Let’s sit down and talk
Earlier this month, Lavan Legal hosted a panel discussion with the Honourable Chief Justice Wayne Stewart Martin AC on technology assisted review in discovery. The other panel members included Iain Freeman, partner in the Commercial Advice and Litigation team at Lavan Legal, Amelia Richmond-Scott, associate in the Commercial Advice and Litigation team at Lavan Legal, Marco Marcello, Information Systems Manager at Lavan Legal, Allison Stanfield, CEO of e.law International and Jeff Jarrett, Head of Client Solutions at e.law International.
The interactive discussion canvassed a number of issues, including the nature of discovery in large litigation matters and new advancements in electronic discovery technology in Australia.
Of note, the panel discussed whether parties to proceedings can be said to have complied with their discovery obligations where technology assisted review is used.
In that regard, the Chief Justice observed that the standard form affidavit of discovery used in Supreme Court proceedings is no longer appropriate in circumstances where technology assisted review is used (even if parties simply limit the number of documents that require linear review).
His Honour went on to say that affidavits of discovery should clearly outline the discovery process that has been undertaken by the solicitors and the parties.
Lavan Legal’s trial of the latest electronic discovery product offered by e.law (known as Relativity Analytics) was also discussed.
This product incorporates concept searching, categorisation and predictive coding features to improve the quality and reduce the time and cost of document review.
This is the first study of its kind in Australia.
The purpose of the case study was to determine the benefits of Analytics for clients, if any. Specifically, the case study was to explore whether Relativity Analytics can:
● improve the efficiency and speed of discovery in larger litigation matters;
● reduce the manual work/labour required in the course of discovery; and
● reduce the costs associated with discovery in larger litigation matters.
Lavan Legal and e.law were able to assess the effectiveness of Analytics by comparing the results achieved by solicitors in an active major litigation matter, against the results achieved by the software in reviewing the same documents.
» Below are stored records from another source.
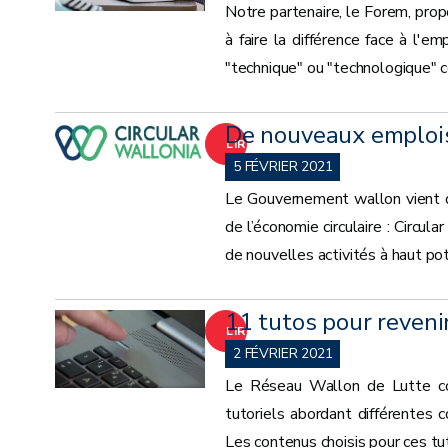
Notre partenaire, le Forem, prop
SUITE
à faire la différence face à l'e
"technique" ou "technologique" co
De nouveaux emplois 
LIRE
5 FÉVRIER 2021
LA
Le Gouvernement wallon vient d
de l’économie circulaire : Circu
SUITE
de nouvelles activités à haut po
11 tutos pour reven
LIRE
2 FÉVRIER 2021
LA
Le Réseau Wallon de Lutte con
tutoriels abordant différentes 
SUITE
Les contenus choisis pour ces tu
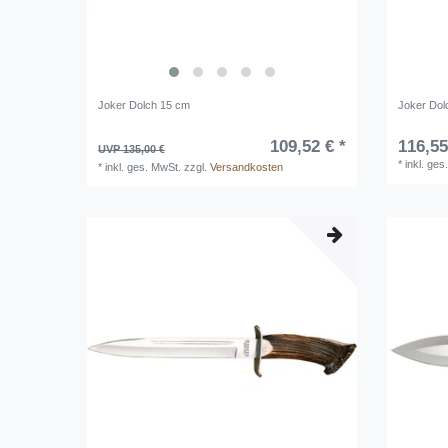
Joker Dolch 15 cm
Joker Dol
109,52 € *
116,55
UVP 135,00 €
*
inkl. ges
*
inkl. ges. MwSt.
zzgl.
Versandkosten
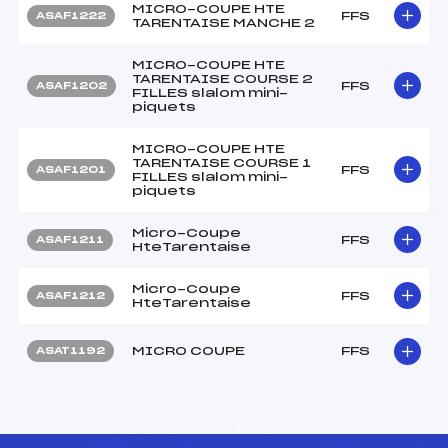
MICRO-COUPE HTE
FFS
ASAF1222
TARENTAISE MANCHE 2
MICRO-COUPE HTE
TARENTAISE COURSE 2
FFS
ASAF1202
FILLES slalom mini-
piquets
MICRO-COUPE HTE
TARENTAISE COURSE 1
FFS
ASAF1201
FILLES slalom mini-
piquets
Micro-Coupe
FFS
ASAF1211
HteTarentaise
Micro-Coupe
FFS
ASAF1212
HteTarentaise
MICRO COUPE
FFS
ASAT1192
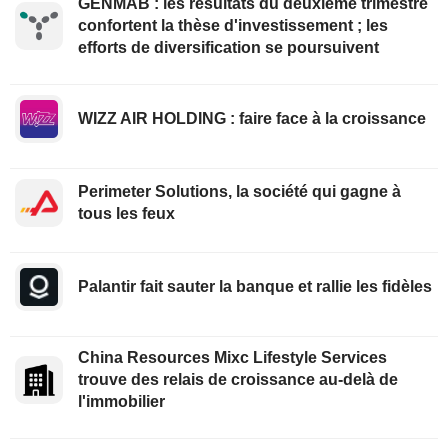
GENMAB : les résultats du deuxième trimestre
confortent la thèse d'investissement ; les
efforts de diversification se poursuivent
WIZZ AIR HOLDING : faire face à la croissance
Perimeter Solutions, la société qui gagne à
tous les feux
Palantir fait sauter la banque et rallie les fidèles
China Resources Mixc Lifestyle Services
trouve des relais de croissance au-delà de
l'immobilier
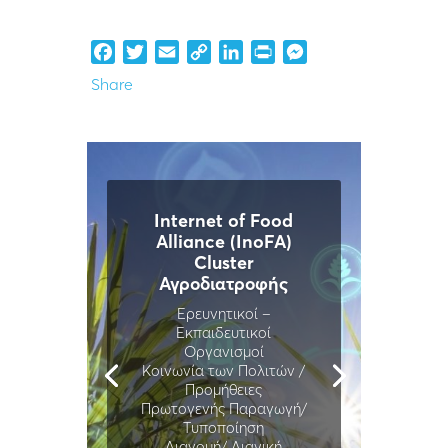
Facebook
Twitter
Email
Copy
LinkedIn
Print
Messenger
Link
Share
Internet of Food
Alliance (InoFA)
Cluster
Αγροδιατροφής
Ερευνητικοί –
Εκπαιδευτικοί
Οργανισμοί
Κοινωνία των Πολιτών /
Προμήθειες
Πρωτογενής Παραγωγή/
Τυποποίηση
Διανομή/ Λιανική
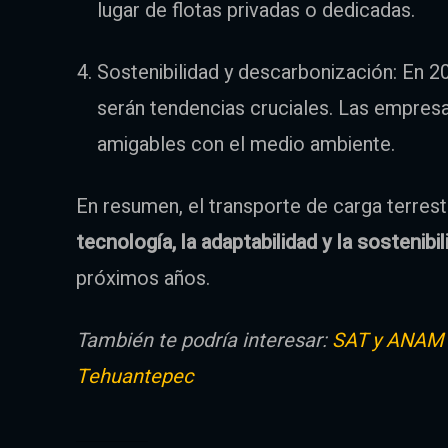
lugar de flotas privadas o dedicadas.
Sostenibilidad y descarbonización: En 20
serán tendencias cruciales. Las empres
amigables con el medio ambiente.
En resumen, el transporte de carga terrest
tecnología, la adaptabilidad y la sostenibi
próximos años.
También te podría interesar:
SAT y ANAM f
Tehuantepec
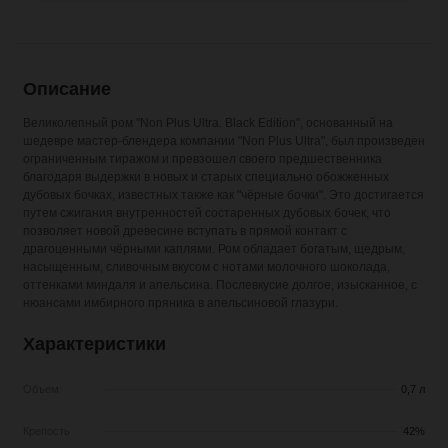
Описание
Великолепный ром "Non Plus Ultra. Black Edition", основанный на
шедевре мастер-блендера компании "Non Plus Ultra", был произведен
ограниченным тиражом и превзошел своего предшественника
благодаря выдержки в новых и старых специально обожженных
дубовых бочках, известных также как "чёрные бочки". Это достигается
путем сжигания внутренностей состаренных дубовых бочек, что
позволяет новой древесине вступать в прямой контакт с
драгоценными чёрными каплями. Ром обладает богатым, щедрым,
насыщенным, сливочным вкусом с нотами молочного шоколада,
оттенками миндаля и апельсина. Послевкусие долгое, изысканное, с
нюансами имбирного пряника в апельсиновой глазури.
Характеристики
Объем
0,7 л
Крепость
42%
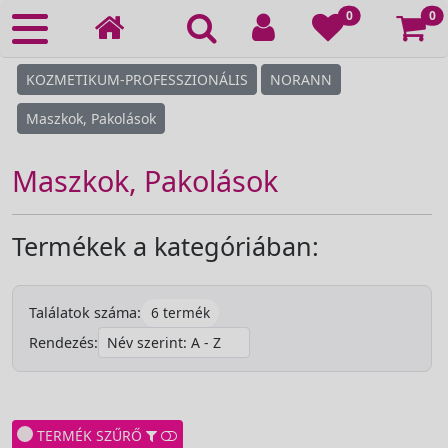
Ko
0
0
KOZMETIKUM-PROFESSZIONÁLIS
NORANN
Maszkok, Pakolások
Maszkok, Pakolások
Termékek a kategóriában:
6 termék
Találatok száma:
Rendezés:
TERMÉK SZŰRŐ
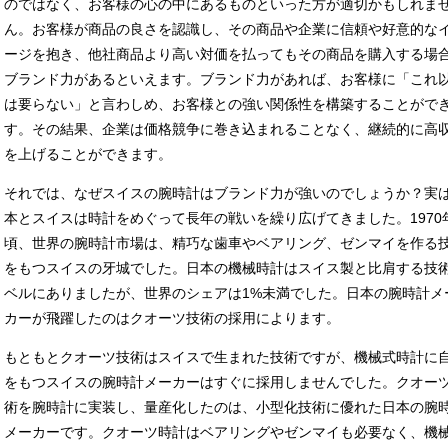
のではなく、お客様の心の中にあるものといった方が適切かもしれま
ん。お客様が商品の良さを認識し、その商品や企業に信頼や好意的な
ージを抱き、他社商品より高い対価を払ってもその商品を購入する場
ブランド力があるといえます。ブランド力があれば、お客様に「これ
は要らない」と言わしめ、お客様との強い関係性を構築することがで
す。その結果、企業は価格競争に巻き込まれることなく、継続的に高
を上げることができます。
それでは、なぜスイスの腕時計はブランド力が強いのでしょうか？実
本とスイスは時計をめぐって長年の戦いを繰り広げてきました。1970
頃、世界の腕時計市場は、精巧な歯車やベアリング、ゼンマイを作る
をもつスイスの牙城でした。日本の機械時計はスイス製と比肩する技
ベルにありましたが、世界のシェアは1%未満でした。日本の腕時計メ
カーが飛躍したのはクオーツ技術の採用によります。
もともとクオーツ技術はスイスで生まれた技術ですが、機械式時計に
をもつスイスの腕時計メーカーはすぐに採用しませんでした。クオー
術を腕時計に実装し、量産化したのは、小型化技術に優れた日本の腕
メーカーです。クオーツ時計はベアリングやゼンマイも必要なく、機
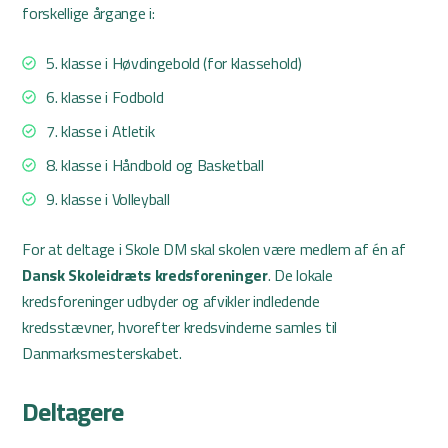
forskellige årgange i:
5. klasse i Høvdingebold (for klassehold)
6. klasse i Fodbold
7. klasse i Atletik
8. klasse i Håndbold og Basketball
9. klasse i Volleyball
For at deltage i Skole DM skal skolen være medlem af én af
Dansk Skoleidræts kredsforeninger
. De lokale
kredsforeninger udbyder og afvikler indledende
kredsstævner, hvorefter kredsvinderne samles til
Danmarksmesterskabet.
Deltagere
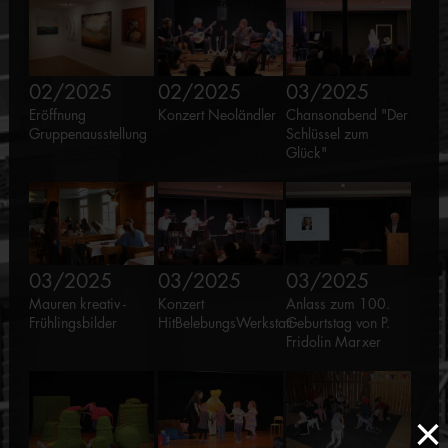
02/2025
02/2025
03/2025
Eröffnung
Konzert Neoländler
Chansonabend "Der
Gruppenausstellung
Schlüssel zum
Glück"
03/2025
03/2025
03/2025
Mauren kreativ -
Konzert
Anlass zum 100.
Frühlingsbilder
HitBelebungsWerkstatt
Geburtstag von P.
Fridolin Marxer
×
This included a comparison of the software against both the first internal review of the documents by junior reviewers and the documents ultimately discovered in the proceedings.
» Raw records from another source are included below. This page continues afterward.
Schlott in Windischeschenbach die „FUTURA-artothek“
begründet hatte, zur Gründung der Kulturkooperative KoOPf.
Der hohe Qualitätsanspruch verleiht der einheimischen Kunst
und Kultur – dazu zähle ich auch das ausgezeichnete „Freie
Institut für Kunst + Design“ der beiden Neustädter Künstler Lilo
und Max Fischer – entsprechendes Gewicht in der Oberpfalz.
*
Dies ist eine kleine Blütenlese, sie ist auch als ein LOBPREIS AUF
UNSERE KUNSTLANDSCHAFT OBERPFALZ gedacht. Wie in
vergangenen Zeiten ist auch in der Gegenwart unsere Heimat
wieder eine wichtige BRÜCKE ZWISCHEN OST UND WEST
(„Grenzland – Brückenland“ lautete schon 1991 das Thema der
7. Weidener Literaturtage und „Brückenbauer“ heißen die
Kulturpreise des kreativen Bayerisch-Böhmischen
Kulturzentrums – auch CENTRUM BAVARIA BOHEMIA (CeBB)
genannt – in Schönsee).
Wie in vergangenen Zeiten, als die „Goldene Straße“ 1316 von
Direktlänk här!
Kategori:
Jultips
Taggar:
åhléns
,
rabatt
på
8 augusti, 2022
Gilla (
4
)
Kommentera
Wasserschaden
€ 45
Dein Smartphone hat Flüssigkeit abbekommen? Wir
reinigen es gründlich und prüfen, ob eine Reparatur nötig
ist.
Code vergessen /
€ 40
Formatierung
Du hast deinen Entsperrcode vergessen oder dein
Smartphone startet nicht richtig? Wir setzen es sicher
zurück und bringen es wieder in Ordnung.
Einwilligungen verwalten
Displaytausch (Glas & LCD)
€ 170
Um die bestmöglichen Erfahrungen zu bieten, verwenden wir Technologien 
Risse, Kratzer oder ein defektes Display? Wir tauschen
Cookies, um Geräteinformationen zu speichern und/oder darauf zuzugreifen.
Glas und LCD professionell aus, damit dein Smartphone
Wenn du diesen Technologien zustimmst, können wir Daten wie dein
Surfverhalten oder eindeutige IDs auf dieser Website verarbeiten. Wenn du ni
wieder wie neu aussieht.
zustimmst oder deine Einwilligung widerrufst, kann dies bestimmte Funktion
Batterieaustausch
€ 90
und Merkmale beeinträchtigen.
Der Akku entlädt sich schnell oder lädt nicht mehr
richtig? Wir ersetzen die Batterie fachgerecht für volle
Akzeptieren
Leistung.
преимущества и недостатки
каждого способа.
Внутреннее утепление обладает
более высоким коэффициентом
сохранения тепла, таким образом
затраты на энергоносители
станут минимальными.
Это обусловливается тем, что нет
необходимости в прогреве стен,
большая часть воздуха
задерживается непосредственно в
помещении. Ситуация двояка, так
It is apparent from the case study undertaken that technology assisted review is an effective and accurate way of reducing the number of documents that require linear review by solicitors.
Naturally, this will reduce the number of solicitors required to review the documents, thereby reducing the time spent on discovery and ultimately reducing the costs incurred by clients.
By way of example, it was apparent that the initial review team comprising junior solicitors achieved a “recall rate” of about 50 per cent after reviewing approximately 35,000 documents.
That means that they initially captured 50 per cent of the relevant documents.
After reviewing only 4,500 documents for the purposes of the case study, Analytics achieved a recall rate of 50 per cent.
Put simply, the software review was as effective as the initial review team after reviewing only 15 per cent of the document set.
The software becomes more accurate as the solicitors review or identify more documents. Accordingly, by the time 10,000 documents were reviewed, Analytics would achieve a recall rate of 80 per cent.
Saving time and money
The use of technology assisted review to capture relevant documents reduces the manual work required in the course of discovery and reduces the costs associated with discovery in larger litigation matters.
If firms want to conduct litigation in the most effective and cost efficient manner, then they will need to consider the use of technology assisted review in order to be competitive in the legal market.
Iain Freeman (pictured top right) is a partner with Lavan Legal and Amelia Richmond-Scott (pictured top left) is an associate with Lavan Legal.